# jhow do you keep crawfish alive?



## trapdoor

I have a small creek full of crawfish. I can get all I want for bait,but they go belly up before I get to use them. how can I keep them alive for any length of time at all? I've tried keeping them in a bucket of water and even just enough water to keep them wet.Same result crawfish stew!!


----------



## fox412

Only cover them about 3/4ths of the way with water. It should be changed daily if not twice daily. It doesn't hurt to put a litlle ice in with them.


----------



## trapdoor

thanks alot. definitly will give it a try.tired of having boiled crayfish when i get to the lake.


----------



## Sasha and Abby

Not too many and a little ice will keep them cool.


----------



## rebelp74

Don't cover them with water, they will drown. It's best to put them in something with no water and keep a wet towel on top of them. You can put ice on them as well, just make sure the water stays drained out.

## THE DATA
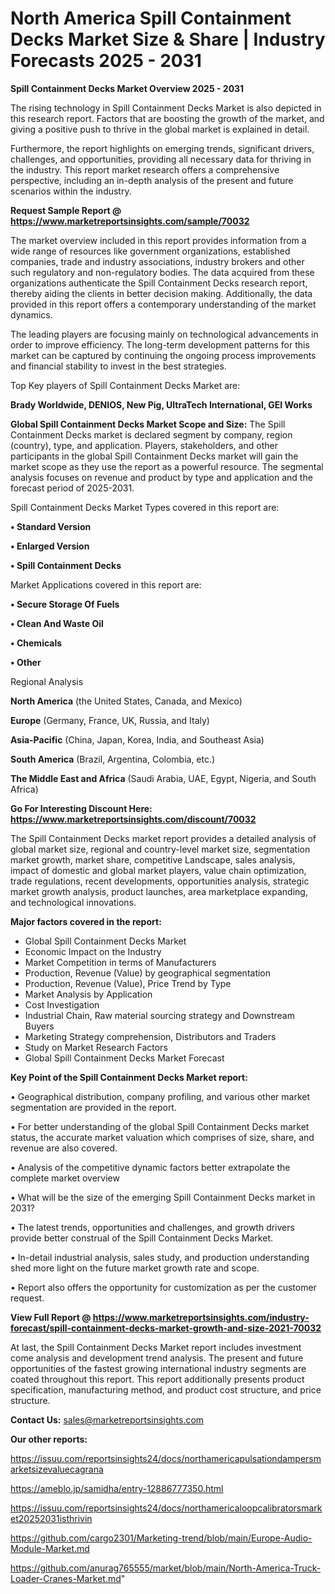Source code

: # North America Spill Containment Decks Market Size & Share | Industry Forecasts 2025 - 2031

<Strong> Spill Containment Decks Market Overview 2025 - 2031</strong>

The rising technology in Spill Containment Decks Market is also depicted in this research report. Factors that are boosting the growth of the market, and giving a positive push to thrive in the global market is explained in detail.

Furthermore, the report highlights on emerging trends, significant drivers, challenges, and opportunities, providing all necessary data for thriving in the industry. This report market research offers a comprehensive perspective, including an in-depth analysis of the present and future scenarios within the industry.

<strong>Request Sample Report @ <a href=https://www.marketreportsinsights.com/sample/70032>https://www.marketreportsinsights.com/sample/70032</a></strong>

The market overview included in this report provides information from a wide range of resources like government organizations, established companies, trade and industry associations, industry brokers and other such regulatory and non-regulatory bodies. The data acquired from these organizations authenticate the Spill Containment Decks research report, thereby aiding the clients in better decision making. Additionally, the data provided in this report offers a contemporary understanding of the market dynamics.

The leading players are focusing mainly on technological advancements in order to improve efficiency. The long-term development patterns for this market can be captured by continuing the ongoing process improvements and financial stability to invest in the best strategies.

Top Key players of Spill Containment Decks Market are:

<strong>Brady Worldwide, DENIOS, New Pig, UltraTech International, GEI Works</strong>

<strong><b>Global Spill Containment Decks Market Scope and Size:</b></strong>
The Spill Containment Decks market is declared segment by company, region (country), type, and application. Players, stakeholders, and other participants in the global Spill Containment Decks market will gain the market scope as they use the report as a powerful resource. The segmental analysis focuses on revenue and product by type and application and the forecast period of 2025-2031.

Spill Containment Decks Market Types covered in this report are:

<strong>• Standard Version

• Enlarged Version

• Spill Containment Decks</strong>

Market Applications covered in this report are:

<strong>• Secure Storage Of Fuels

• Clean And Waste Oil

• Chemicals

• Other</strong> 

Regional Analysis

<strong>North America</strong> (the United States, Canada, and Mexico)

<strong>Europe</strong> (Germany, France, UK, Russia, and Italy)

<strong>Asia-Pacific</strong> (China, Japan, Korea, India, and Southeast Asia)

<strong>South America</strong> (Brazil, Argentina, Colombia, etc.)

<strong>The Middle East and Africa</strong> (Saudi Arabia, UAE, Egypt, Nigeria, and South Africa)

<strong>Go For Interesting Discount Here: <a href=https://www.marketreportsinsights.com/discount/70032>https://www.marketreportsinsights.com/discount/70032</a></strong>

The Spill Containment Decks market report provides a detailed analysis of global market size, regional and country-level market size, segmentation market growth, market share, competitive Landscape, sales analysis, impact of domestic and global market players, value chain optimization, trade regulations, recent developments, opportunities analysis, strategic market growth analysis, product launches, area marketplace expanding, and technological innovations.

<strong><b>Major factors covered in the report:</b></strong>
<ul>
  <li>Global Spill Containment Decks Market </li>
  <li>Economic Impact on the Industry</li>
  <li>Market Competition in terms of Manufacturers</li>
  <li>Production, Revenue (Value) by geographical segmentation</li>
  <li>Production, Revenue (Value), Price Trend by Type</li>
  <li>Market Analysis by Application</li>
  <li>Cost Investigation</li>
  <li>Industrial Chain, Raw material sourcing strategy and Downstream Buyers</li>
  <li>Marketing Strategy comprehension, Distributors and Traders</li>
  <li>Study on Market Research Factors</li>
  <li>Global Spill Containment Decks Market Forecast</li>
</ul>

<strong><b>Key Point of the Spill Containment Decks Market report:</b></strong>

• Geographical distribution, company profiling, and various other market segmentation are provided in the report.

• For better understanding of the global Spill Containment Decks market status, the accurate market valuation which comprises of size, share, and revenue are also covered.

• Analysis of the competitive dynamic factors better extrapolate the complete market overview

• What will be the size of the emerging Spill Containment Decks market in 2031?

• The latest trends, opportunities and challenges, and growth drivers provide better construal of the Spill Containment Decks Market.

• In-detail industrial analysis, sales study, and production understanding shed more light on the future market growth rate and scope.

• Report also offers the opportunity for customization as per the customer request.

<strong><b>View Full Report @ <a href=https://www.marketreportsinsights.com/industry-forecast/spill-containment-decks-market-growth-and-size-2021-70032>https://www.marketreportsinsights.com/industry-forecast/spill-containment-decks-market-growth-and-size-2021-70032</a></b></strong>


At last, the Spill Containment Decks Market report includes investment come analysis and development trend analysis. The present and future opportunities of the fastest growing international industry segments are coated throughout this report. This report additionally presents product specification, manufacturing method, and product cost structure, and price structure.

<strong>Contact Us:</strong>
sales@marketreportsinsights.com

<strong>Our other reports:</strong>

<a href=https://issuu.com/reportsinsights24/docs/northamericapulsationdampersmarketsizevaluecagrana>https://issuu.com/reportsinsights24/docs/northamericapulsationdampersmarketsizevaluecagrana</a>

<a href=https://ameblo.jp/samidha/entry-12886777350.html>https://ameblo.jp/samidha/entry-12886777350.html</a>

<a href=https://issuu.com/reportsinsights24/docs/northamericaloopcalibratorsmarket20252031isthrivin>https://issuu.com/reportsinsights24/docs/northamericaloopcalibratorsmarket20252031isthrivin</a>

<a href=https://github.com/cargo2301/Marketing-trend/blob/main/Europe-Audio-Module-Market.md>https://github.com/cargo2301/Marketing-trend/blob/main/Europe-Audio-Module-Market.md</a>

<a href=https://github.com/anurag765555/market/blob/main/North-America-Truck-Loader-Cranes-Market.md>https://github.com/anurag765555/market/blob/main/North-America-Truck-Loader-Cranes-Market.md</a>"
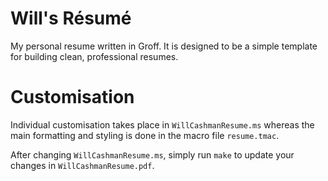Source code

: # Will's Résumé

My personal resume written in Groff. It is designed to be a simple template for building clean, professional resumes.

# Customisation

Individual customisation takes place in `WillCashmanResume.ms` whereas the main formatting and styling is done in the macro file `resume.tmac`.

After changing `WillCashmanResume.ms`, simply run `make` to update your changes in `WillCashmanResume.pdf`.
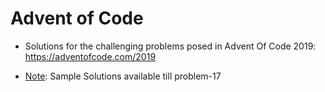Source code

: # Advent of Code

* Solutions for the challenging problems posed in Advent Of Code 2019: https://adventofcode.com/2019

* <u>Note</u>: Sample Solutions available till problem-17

## WHAT YOU NEED TO DO
A: From the crawfish thread, print the part starting with "# jhow do you" and going on through "result crawfish stew!!".
B: In the rows, please rewrite the lines starting with the line with "Forecasts 2025 - 2031" and going on through the line with "The rising technology in", swapping "Decks" for "Pallets" and leaving everything else unchanged. Give only those lines.

## YOUR RESPONSES
A:
# jhow do you keep crawfish alive?



## trapdoor

I have a small creek full of crawfish. I can get all I want for bait,but they go belly up before I get to use them. how can I keep them alive for any length of time at all? I've tried keeping them in a bucket of water and even just enough water to keep them wet.Same result crawfish stew!!

B:
: # North America Spill Containment Pallets Market Size & Share | Industry Forecasts 2025 - 2031

<Strong> Spill Containment Pallets Market Overview 2025 - 2031</strong>

The rising technology in Spill Containment Pallets Market is also depicted in this research report. Factors that are boosting the growth of the market, and giving a positive push to thrive in the global market is explained in detail.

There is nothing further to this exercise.